Recorded data:
◇ ◇ ◇ ◇ ◇

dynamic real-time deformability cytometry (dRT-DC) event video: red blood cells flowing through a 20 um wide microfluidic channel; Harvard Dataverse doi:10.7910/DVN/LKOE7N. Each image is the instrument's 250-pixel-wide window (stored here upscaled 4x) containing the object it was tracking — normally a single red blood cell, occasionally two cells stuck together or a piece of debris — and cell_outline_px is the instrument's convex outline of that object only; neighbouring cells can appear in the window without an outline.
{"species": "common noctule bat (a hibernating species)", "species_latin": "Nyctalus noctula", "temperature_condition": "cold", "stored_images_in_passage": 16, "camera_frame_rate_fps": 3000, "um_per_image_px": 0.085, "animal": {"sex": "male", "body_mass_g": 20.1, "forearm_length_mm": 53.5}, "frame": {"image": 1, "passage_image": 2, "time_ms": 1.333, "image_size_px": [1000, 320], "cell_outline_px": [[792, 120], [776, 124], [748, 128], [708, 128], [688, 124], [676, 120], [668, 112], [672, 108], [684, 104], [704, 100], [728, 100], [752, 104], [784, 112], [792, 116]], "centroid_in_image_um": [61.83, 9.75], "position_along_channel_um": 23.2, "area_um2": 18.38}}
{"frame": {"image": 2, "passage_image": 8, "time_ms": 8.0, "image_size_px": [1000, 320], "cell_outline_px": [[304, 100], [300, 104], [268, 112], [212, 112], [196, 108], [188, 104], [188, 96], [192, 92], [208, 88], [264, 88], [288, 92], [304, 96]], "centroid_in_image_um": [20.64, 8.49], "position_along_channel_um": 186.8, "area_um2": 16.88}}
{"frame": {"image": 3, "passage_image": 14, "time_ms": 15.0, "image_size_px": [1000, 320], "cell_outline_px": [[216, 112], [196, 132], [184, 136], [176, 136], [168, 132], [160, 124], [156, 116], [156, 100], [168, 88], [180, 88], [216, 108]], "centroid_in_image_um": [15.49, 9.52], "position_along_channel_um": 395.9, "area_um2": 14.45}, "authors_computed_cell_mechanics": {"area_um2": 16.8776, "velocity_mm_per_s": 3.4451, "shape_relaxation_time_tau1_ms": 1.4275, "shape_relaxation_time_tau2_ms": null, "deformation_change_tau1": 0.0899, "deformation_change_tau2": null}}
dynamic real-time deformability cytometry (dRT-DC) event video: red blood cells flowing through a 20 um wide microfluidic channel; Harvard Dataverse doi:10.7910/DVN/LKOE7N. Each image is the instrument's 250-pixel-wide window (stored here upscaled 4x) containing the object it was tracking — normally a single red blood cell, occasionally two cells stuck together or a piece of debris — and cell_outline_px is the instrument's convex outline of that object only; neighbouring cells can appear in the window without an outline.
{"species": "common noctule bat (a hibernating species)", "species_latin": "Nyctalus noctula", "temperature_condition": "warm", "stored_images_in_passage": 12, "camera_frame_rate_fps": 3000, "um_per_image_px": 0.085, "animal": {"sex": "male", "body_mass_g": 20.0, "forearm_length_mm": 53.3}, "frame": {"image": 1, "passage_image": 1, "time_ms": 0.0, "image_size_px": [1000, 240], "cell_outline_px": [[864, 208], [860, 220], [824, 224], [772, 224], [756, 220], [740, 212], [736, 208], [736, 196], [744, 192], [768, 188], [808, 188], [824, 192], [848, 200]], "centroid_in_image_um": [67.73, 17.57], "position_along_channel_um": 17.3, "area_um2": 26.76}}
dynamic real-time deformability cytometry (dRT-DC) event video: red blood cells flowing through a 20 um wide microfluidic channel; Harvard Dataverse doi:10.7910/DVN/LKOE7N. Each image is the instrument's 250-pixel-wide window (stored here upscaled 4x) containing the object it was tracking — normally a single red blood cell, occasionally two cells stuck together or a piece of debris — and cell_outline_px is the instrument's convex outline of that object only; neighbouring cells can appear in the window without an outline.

◇ ◇ ◇ ◇ ◇

Written problem: Print the complete listing again, exactly as it stands.

Answer for the task:
dynamic real-time deformability cytometry (dRT-DC) event video: red blood cells flowing through a 20 um wide microfluidic channel; Harvard Dataverse doi:10.7910/DVN/LKOE7N. Each image is the instrument's 250-pixel-wide window (stored here upscaled 4x) containing the object it was tracking — normally a single red blood cell, occasionally two cells stuck together or a piece of debris — and cell_outline_px is the instrument's convex outline of that object only; neighbouring cells can appear in the window without an outline.
{"species": "common noctule bat (a hibernating species)", "species_latin": "Nyctalus noctula", "temperature_condition": "cold", "stored_images_in_passage": 16, "camera_frame_rate_fps": 3000, "um_per_image_px": 0.085, "animal": {"sex": "male", "body_mass_g": 20.1, "forearm_length_mm": 53.5}, "frame": {"image": 1, "passage_image": 2, "time_ms": 1.333, "image_size_px": [1000, 320], "cell_outline_px": [[792, 120], [776, 124], [748, 128], [708, 128], [688, 124], [676, 120], [668, 112], [672, 108], [684, 104], [704, 100], [728, 100], [752, 104], [784, 112], [792, 116]], "centroid_in_image_um": [61.83, 9.75], "position_along_channel_um": 23.2, "area_um2": 18.38}}
{"frame": {"image": 2, "passage_image": 8, "time_ms": 8.0, "image_size_px": [1000, 320], "cell_outline_px": [[304, 100], [300, 104], [268, 112], [212, 112], [196, 108], [188, 104], [188, 96], [192, 92], [208, 88], [264, 88], [288, 92], [304, 96]], "centroid_in_image_um": [20.64, 8.49], "position_along_channel_um": 186.8, "area_um2": 16.88}}
{"frame": {"image": 3, "passage_image": 14, "time_ms": 15.0, "image_size_px": [1000, 320], "cell_outline_px": [[216, 112], [196, 132], [184, 136], [176, 136], [168, 132], [160, 124], [156, 116], [156, 100], [168, 88], [180, 88], [216, 108]], "centroid_in_image_um": [15.49, 9.52], "position_along_channel_um": 395.9, "area_um2": 14.45}, "authors_computed_cell_mechanics": {"area_um2": 16.8776, "velocity_mm_per_s": 3.4451, "shape_relaxation_time_tau1_ms": 1.4275, "shape_relaxation_time_tau2_ms": null, "deformation_change_tau1": 0.0899, "deformation_change_tau2": null}}
dynamic real-time deformability cytometry (dRT-DC) event video: red blood cells flowing through a 20 um wide microfluidic channel; Harvard Dataverse doi:10.7910/DVN/LKOE7N. Each image is the instrument's 250-pixel-wide window (stored here upscaled 4x) containing the object it was tracking — normally a single red blood cell, occasionally two cells stuck together or a piece of debris — and cell_outline_px is the instrument's convex outline of that object only; neighbouring cells can appear in the window without an outline.
{"species": "common noctule bat (a hibernating species)", "species_latin": "Nyctalus noctula", "temperature_condition": "warm", "stored_images_in_passage": 12, "camera_frame_rate_fps": 3000, "um_per_image_px": 0.085, "animal": {"sex": "male", "body_mass_g": 20.0, "forearm_length_mm": 53.3}, "frame": {"image": 1, "passage_image": 1, "time_ms": 0.0, "image_size_px": [1000, 240], "cell_outline_px": [[864, 208], [860, 220], [824, 224], [772, 224], [756, 220], [740, 212], [736, 208], [736, 196], [744, 192], [768, 188], [808, 188], [824, 192], [848, 200]], "centroid_in_image_um": [67.73, 17.57], "position_along_channel_um": 17.3, "area_um2": 26.76}}
dynamic real-time deformability cytometry (dRT-DC) event video: red blood cells flowing through a 20 um wide microfluidic channel; Harvard Dataverse doi:10.7910/DVN/LKOE7N. Each image is the instrument's 250-pixel-wide window (stored here upscaled 4x) containing the object it was tracking — normally a single red blood cell, occasionally two cells stuck together or a piece of debris — and cell_outline_px is the instrument's convex outline of that object only; neighbouring cells can appear in the window without an outline.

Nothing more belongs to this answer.